Она вспомнила последнюю, особенно удачную с музыкальной точки зрения, среду, проведенную здесь. Сначала Антонин Дворжак сыграл на рояле свое собственное произведение, названное им «Трагической увертюрой». Его щедро вознаградили похвалами, возгласами «браво» и аплодисментами, и лишь по собственной вине он не насладился успехом, испортив все своей непостижимой, чудаческой обидчивостью. Во время чествования он хмурился, а когда пришедший в восторг Борн сердечно обнял композитора и сказал, что, по его мнению, это замечательное произведение не должно оставаться только увертюрой, маэстро следовало бы написать ее продолжение — большую чешскую оперу, вроде тех, какие пишет Сметана,[50] — Дворжак, побагровев, злобно огрызнулся на хозяина дома, чтобы он, мол, не совался в дела, в которых ничего не смыслит, и ушел в ярости. К счастью, прежде чем захлопнуть дверь, он смягчил свою резкую вспышку, попросив Гану приберечь для него в кладовой два куска вон того торта с заварным кремом, и показал этим, что уходит не навсегда; поэтому настроение растерявшихся было гостей вскоре улучшилось. А когда юная Шенфельд сыграла на арфе парафраз на ноктюрн Шопена, все до одного прослезились; слезы умиления не высыхали и когда в заключение два сопрано — Гана с молодой пани Смоликовой — и Бетуша исполнявшая альтовую партию, с большим чувством спели величественный мотет Мендельсона «Herr, erhöre uns» — «Господи, услышь нас».

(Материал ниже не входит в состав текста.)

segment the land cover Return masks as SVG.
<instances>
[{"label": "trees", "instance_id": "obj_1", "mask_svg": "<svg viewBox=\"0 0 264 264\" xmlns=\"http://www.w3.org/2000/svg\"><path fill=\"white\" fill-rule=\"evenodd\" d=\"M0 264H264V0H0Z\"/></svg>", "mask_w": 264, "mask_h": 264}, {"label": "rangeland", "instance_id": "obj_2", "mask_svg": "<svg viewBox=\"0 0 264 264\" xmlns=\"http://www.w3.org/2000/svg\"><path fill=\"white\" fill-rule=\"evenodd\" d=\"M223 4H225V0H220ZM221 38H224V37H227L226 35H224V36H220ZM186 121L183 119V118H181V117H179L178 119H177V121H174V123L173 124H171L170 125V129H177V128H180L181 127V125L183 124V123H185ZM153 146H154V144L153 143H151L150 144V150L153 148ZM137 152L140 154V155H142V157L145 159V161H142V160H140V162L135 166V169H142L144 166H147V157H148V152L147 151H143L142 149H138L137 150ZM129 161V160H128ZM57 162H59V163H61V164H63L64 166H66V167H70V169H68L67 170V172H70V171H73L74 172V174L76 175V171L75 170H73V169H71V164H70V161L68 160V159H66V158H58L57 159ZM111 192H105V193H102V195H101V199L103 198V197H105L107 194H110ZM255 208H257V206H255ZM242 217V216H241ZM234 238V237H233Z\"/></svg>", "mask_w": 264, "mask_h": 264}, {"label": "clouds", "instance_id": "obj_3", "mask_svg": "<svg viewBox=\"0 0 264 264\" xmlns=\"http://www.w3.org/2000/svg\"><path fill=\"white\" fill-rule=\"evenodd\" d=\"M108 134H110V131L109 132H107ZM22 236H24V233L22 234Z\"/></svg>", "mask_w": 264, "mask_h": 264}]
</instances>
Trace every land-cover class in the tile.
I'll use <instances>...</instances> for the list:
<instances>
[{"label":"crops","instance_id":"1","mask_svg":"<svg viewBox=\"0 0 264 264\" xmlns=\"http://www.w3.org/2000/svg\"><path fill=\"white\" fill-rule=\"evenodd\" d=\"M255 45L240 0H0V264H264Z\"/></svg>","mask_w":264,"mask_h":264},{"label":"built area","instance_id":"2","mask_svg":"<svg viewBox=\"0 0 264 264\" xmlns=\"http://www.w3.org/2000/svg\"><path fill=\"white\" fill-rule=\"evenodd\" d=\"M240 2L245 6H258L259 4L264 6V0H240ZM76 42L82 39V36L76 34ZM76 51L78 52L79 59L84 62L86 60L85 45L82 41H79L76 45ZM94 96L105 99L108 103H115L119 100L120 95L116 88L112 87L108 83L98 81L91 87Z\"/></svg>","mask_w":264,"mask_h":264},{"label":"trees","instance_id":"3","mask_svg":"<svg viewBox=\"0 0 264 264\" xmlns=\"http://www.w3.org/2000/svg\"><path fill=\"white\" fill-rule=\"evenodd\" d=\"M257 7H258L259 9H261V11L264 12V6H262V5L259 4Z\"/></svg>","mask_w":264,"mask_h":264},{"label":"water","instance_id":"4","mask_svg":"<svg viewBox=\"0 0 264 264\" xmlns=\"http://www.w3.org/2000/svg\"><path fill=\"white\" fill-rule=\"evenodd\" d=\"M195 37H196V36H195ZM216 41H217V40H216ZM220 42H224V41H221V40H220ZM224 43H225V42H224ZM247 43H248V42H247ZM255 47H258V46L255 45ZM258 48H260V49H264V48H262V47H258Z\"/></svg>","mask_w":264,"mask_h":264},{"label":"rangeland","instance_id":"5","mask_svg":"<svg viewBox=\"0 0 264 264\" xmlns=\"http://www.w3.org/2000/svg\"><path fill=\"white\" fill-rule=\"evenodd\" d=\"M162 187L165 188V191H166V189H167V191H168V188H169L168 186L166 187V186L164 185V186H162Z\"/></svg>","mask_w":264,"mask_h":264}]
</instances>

Между тем как в салоне, благоухавшем великолепными парижскими духами «Императорские фиалки», которые Борн в это время широко рекламировал, звучали музыка и аплодисменты, Бетушу не покидала легкая взволнованность, трепетное смятение, ибо она все время чувствовала устремленный на нее взгляд грустных глаз бледного, серьезного человека с сильной проседью на висках и густыми, черными как смоль усами, которого видела у Борна впервые. Фамилия его Гафнер, работал он, по словам Ганы, репортером в газете «Народни листы» и когда-то по политико-патриотическим причинам томился в тюрьме вместе с Борном; вот Борн и пригласил его, так сказать, по старому знакомству.